%%
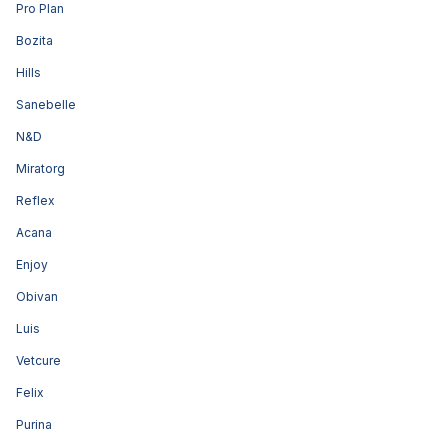
Pro Plan
Bozita
Hills
Sanebelle
N&D
Miratorg
Reflex
Acana
Enjoy
Obivan
Luis
Vetcure
Felix
Purina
%%
**WORK TO COMPLETE:**
Copy all entries exactly; skip pictures.

**WRITTEN RESPONSE:**
Pro Plan
Bozita
Hills
Sanebelle
N&D
Miratorg
Reflex
Acana
Enjoy
Obivan
Luis
Vetcure
Felix
Purina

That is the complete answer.